---------- Supplied data
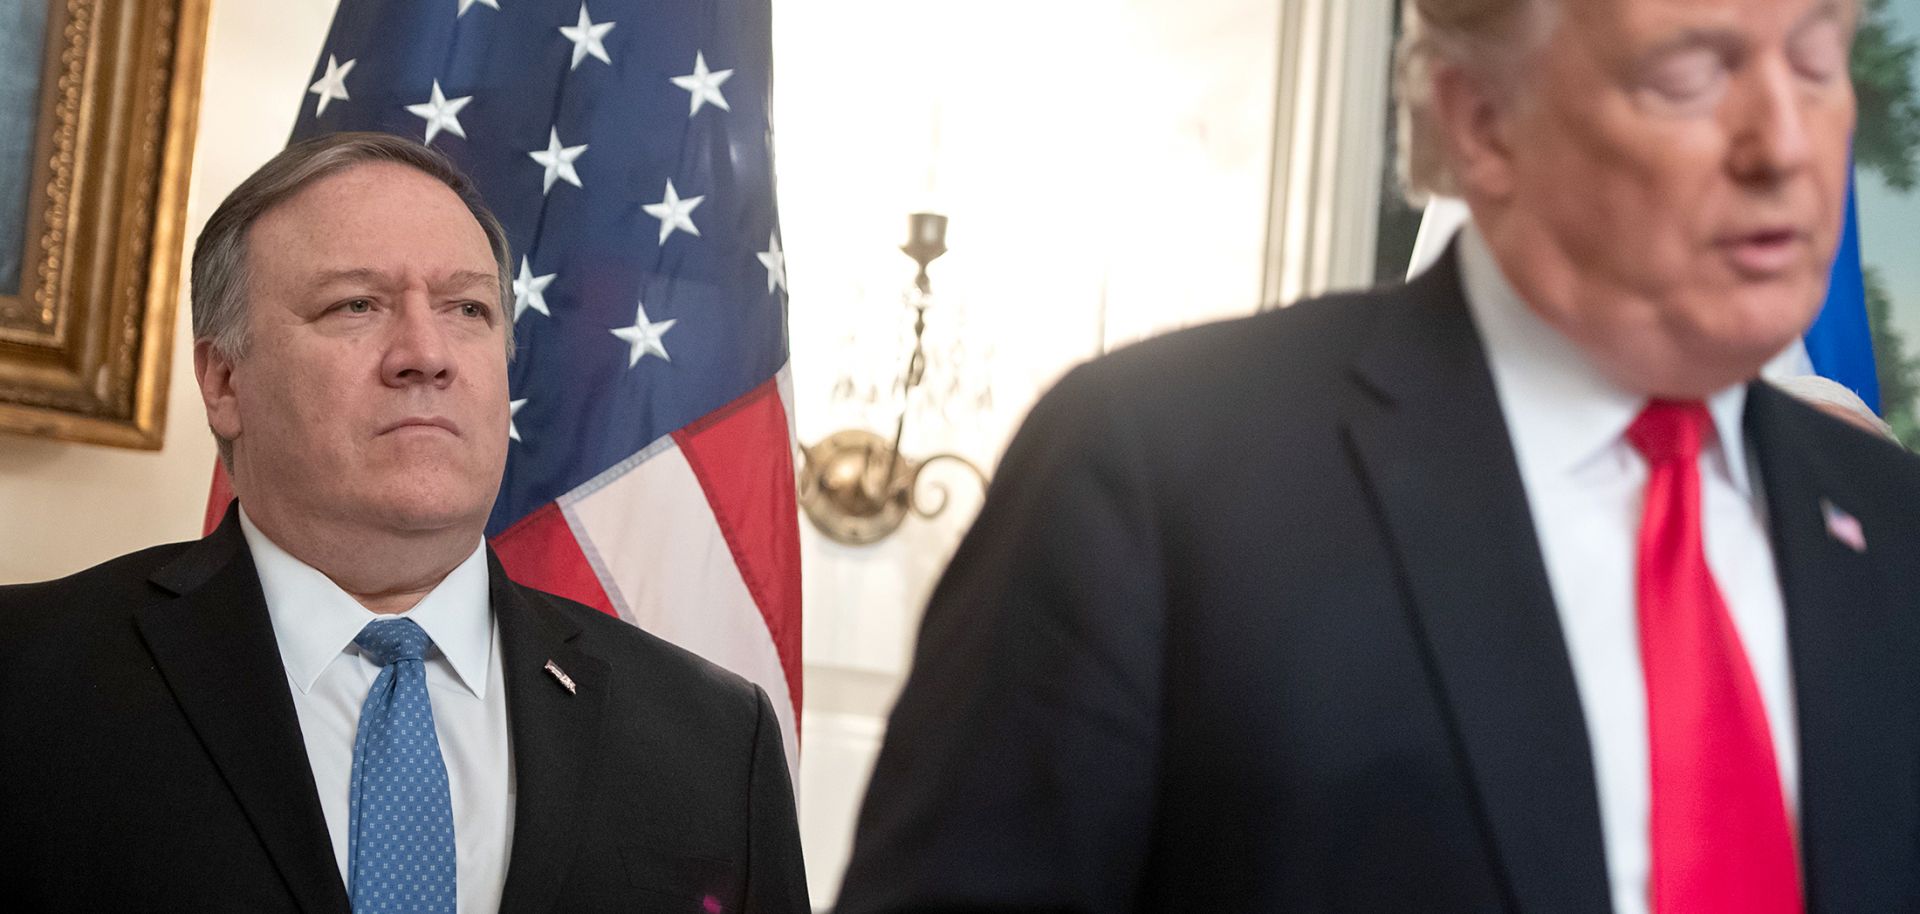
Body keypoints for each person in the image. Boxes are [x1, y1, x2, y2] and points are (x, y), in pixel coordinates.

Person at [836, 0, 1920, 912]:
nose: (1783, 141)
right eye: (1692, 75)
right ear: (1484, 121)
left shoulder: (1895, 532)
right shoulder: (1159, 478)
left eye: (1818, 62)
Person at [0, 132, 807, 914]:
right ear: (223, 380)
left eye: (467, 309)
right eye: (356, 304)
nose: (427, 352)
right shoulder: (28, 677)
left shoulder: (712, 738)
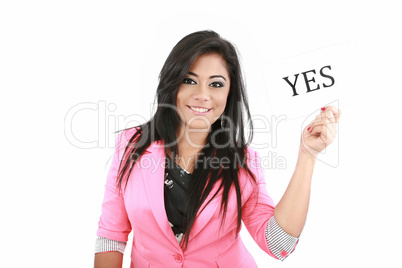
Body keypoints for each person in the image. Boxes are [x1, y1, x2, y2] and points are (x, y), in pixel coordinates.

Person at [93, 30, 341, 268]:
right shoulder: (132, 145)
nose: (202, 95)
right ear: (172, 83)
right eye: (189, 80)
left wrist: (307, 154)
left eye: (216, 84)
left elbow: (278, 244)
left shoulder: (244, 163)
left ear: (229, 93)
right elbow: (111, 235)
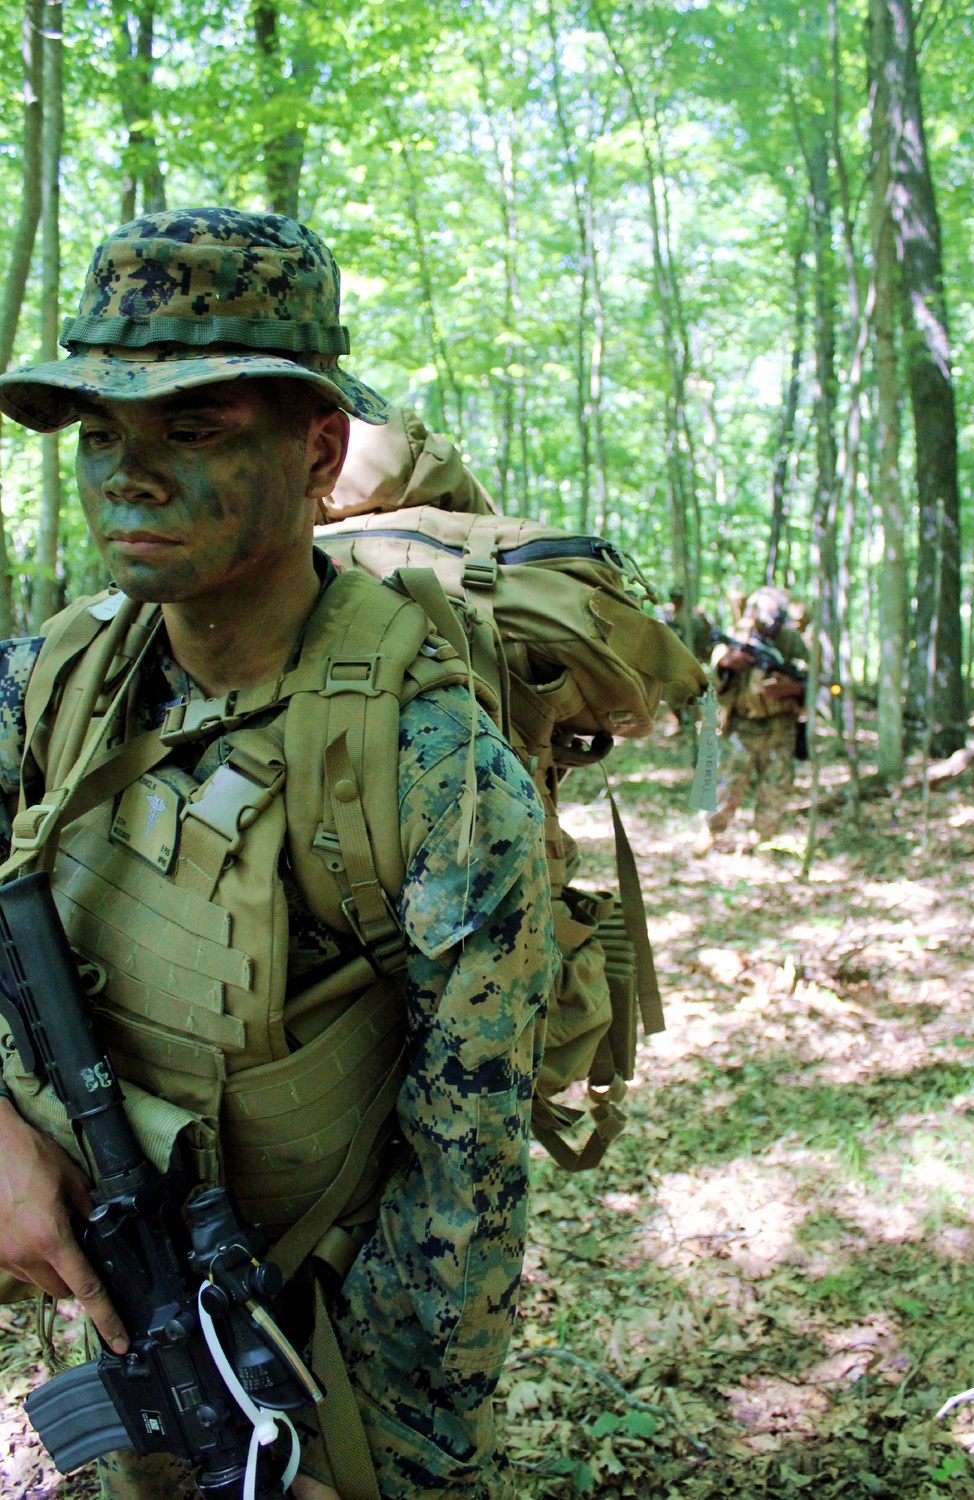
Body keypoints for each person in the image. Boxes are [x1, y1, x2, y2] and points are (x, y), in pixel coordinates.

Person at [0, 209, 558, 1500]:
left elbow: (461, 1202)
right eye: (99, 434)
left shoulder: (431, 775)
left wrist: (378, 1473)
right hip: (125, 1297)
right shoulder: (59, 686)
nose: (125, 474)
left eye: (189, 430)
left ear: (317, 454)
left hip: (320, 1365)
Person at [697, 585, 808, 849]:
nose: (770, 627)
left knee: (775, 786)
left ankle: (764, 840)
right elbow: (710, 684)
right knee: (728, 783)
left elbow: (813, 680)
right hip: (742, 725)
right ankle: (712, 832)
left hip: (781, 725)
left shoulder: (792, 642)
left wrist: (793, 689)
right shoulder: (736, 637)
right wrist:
--------------------
▸ Action item
If a line of the entries contains the string "elbow", it counts; report how many such lines there are, as a bare number.

▸ Answer section
5